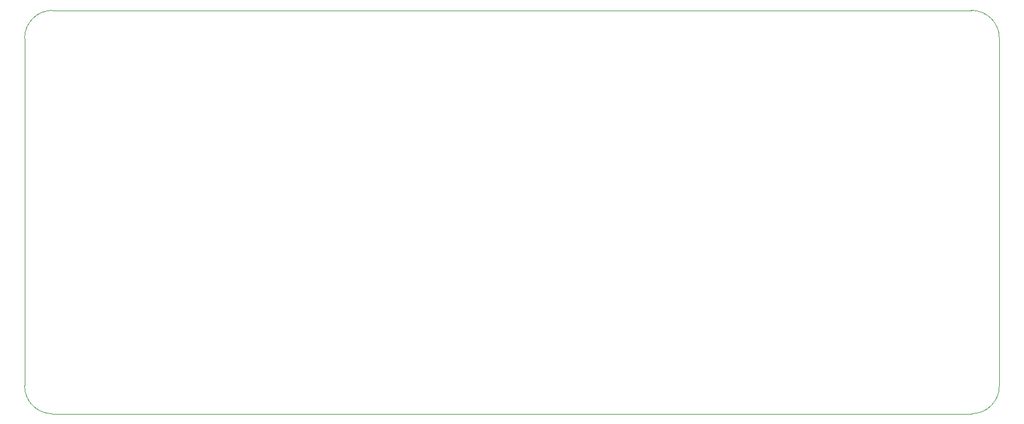
<source format=gm1>
G04 #@! TF.GenerationSoftware,KiCad,Pcbnew,(5.1.9)-1*
G04 #@! TF.CreationDate,2021-06-07T22:02:01-04:00*
G04 #@! TF.ProjectId,icepool-board,69636570-6f6f-46c2-9d62-6f6172642e6b,2020-04*
G04 #@! TF.SameCoordinates,Original*
G04 #@! TF.FileFunction,Profile,NP*
%FSLAX46Y46*%
G04 Gerber Fmt 4.6, Leading zero omitted, Abs format (unit mm)*
G04 Created by KiCad (PCBNEW (5.1.9)-1) date 2021-06-07 22:02:01*
%MOMM*%
%LPD*%
G01*
G04 APERTURE LIST*
G04 #@! TA.AperFunction,Profile*
%ADD10C,0.050000*%
G04 #@! TD*
G04 APERTURE END LIST*
D10*
X167000000Y-22000000D02*
X35000000Y-22000000D01*
X31000000Y-26000000D02*
X31000000Y-76000000D01*
X171000000Y-76000000D02*
X171000000Y-26000000D01*
X35000000Y-80000000D02*
G75*
G02*
X31000000Y-76000000I0J4000000D01*
G01*
X171000000Y-76000000D02*
G75*
G02*
X167000000Y-80000000I-4000000J0D01*
G01*
X35000000Y-80000000D02*
X167000000Y-80000000D01*
X167000000Y-22000000D02*
G75*
G02*
X171000000Y-26000000I0J-4000000D01*
G01*
X31000000Y-26000000D02*
G75*
G02*
X35000000Y-22000000I4000000J0D01*
G01*
M02*

</source>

[WHAT IS EXPECTED] Reproduce the data exactly, please, and omit its pictures.

[OUTPUT FOR THIS EXERCISE]
<source format=gm1>
G04 #@! TF.GenerationSoftware,KiCad,Pcbnew,(5.1.9)-1*
G04 #@! TF.CreationDate,2021-06-07T22:02:01-04:00*
G04 #@! TF.ProjectId,icepool-board,69636570-6f6f-46c2-9d62-6f6172642e6b,2020-04*
G04 #@! TF.SameCoordinates,Original*
G04 #@! TF.FileFunction,Profile,NP*
%FSLAX46Y46*%
G04 Gerber Fmt 4.6, Leading zero omitted, Abs format (unit mm)*
G04 Created by KiCad (PCBNEW (5.1.9)-1) date 2021-06-07 22:02:01*
%MOMM*%
%LPD*%
G01*
G04 APERTURE LIST*
G04 #@! TA.AperFunction,Profile*
%ADD10C,0.050000*%
G04 #@! TD*
G04 APERTURE END LIST*
D10*
X167000000Y-22000000D02*
X35000000Y-22000000D01*
X31000000Y-26000000D02*
X31000000Y-76000000D01*
X171000000Y-76000000D02*
X171000000Y-26000000D01*
X35000000Y-80000000D02*
G75*
G02*
X31000000Y-76000000I0J4000000D01*
G01*
X171000000Y-76000000D02*
G75*
G02*
X167000000Y-80000000I-4000000J0D01*
G01*
X35000000Y-80000000D02*
X167000000Y-80000000D01*
X167000000Y-22000000D02*
G75*
G02*
X171000000Y-26000000I0J-4000000D01*
G01*
X31000000Y-26000000D02*
G75*
G02*
X35000000Y-22000000I4000000J0D01*
G01*
M02*

</source>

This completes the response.